Having recently seen, and really enjoyed, Oculus, I was delighted to be given the opportunity to check out Mike Flanagan’s first feature length horror effort, Absentia. Absentia follows sisters Callie and pregnant Tricia (played by Katie Parker and Courtney Bell respectively) as they reconnect after several years apart, and start living together. Tricia has spent the last 7 years of her life searching for her husband who sits on the missing persons list. Callie’s reappearance gives Tricia the strength needed to put her husband through the process of Absentia, that is the process of legalising pronouncing a person as dead and no longer missing. As absentia gets closer though, Tricia finds herself unravelling, seeing her husband everywhere.
The premise alone made Absentia a film that really interested me. Whilst his sophomore effort focussed on a mirror that haunts its owners, Flanagan’s first film felt like it would explore a very real fear, and a horror that people have undoubtedly had to have gone through. The films first act plays out, almost, exactly as I was expecting, save for an incredibly unsettling scene featuring Pan’s Labyrinth, man of many faces, Doug Jones, pleading for Callie’s help in the sort of underpass we all recognise from our own live. Tricia’s husband appears to her in hauntingly ghostly form, with black holes for eyes and a mouth gawped, grabbing her unexpectedly. These feel as if they are taken straight from Tricia’s subconscious, feeling reminiscent of childhood nightmares.

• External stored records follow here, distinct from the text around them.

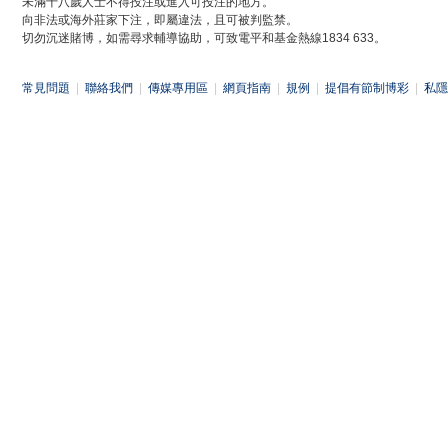
未滿十八歲人士不得投注或進入可投注的地方。
向非法或海外莊家下注，即屬違法，且可被判監禁。
切勿沉迷賭博，如需尋求輔導協助，可致電平和基金熱線1834 633。
常見問題
|
聯絡我們
|
傳媒專用區
|
網頁指南
|
規例
|
提倡有節制博彩
|
私隱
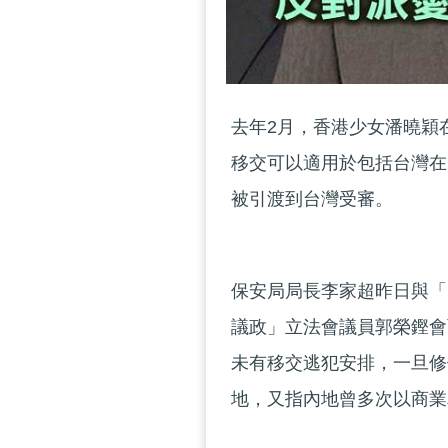
去年2月，香港少女潘曉穎
移交可以適用於包括台灣在
被引渡到台灣受審。
保安局局長李家超昨日與「
議政」立法會議員郭榮鏗會
未有移交逃犯安排，一旦修
地，又指內地曾多次以商業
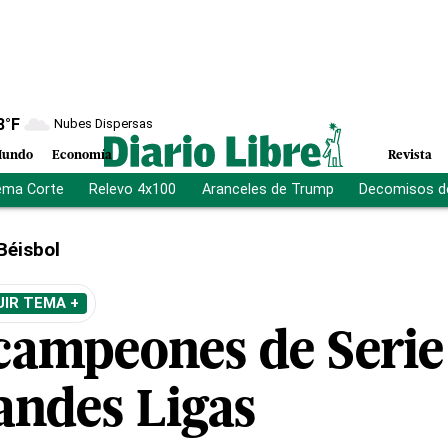
8
°F
Nubes Dispersas
undo
Economía
Revista
ema Corte
Relevo 4x100
Aranceles de Trump
Decomisos d
Béisbol
UIR TEMA +
 campeones de Seri
andes Ligas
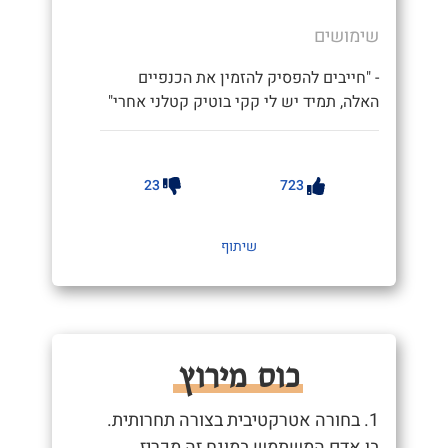
שימושים
- "חייבים להפסיק להזמין את הכנפיים
האלה, תמיד יש לי קקי בוטיק קטלני אחרי"
23
723
שיתוף
כוס מירוץ
1. בחורה אטרקטיבית בצורה תחרותית.
בן אדם המשתמש במונח זה מכריז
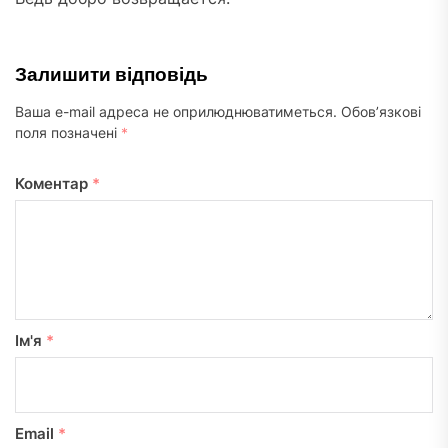
Залишити відповідь
Ваша e-mail адреса не оприлюднюватиметься.
Обов’язкові
поля позначені
*
Коментар
*
Ім'я
*
Email
*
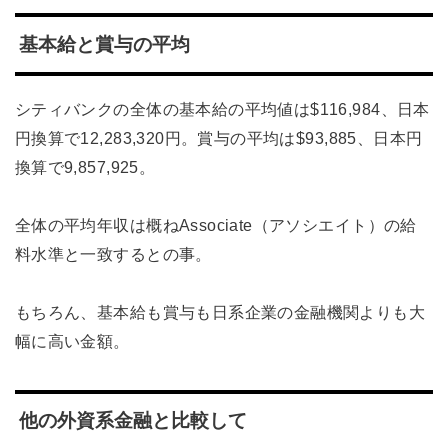
基本給と賞与の平均
シティバンクの全体の基本給の平均値は$116,984、日本
円換算で12,283,320円。賞与の平均は$93,885、日本円
換算で9,857,925。
全体の平均年収は概ねAssociate（アソシエイト）の給
料水準と一致するとの事。
もちろん、基本給も賞与も日系企業の金融機関よりも大
幅に高い金額。
他の外資系金融と比較して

The films most haunting scene comes as Tricia, having finalised the process of absentia, decides to go on a date with head detective Ryan Mallory (The likeable Dave Levine). I don’t want to ruin it for you as it is quite powerful and one that I will not be forgetting anytime soon. It is a scene that changes the course of the film, and I’m not entirely sure if I thought this was for the best, or if this scene would be more suited as the films climax. Regardless, I felt the third act lacked what I really enjoyed about the first and second. As the film ventured more in to “the unknown”, it started to get more and more predictable. Whilst the end tried to keep you guessing, presenting different versions of the events which occurred and asking you to decide, it doesn’t feel like it completely works.
Regardless, I enjoyed Absentia. Whilst its finale does become a little predictable, it keeps the suspense because by the final act we really care for the characters. Flanagan brilliant builds the characters and their relationship, and as a result the film feels much more complete and effective. The films rugged and rough look may be due to its microbudget, but definitely works in its favour, making it feel less detached from our world, then say Oculus.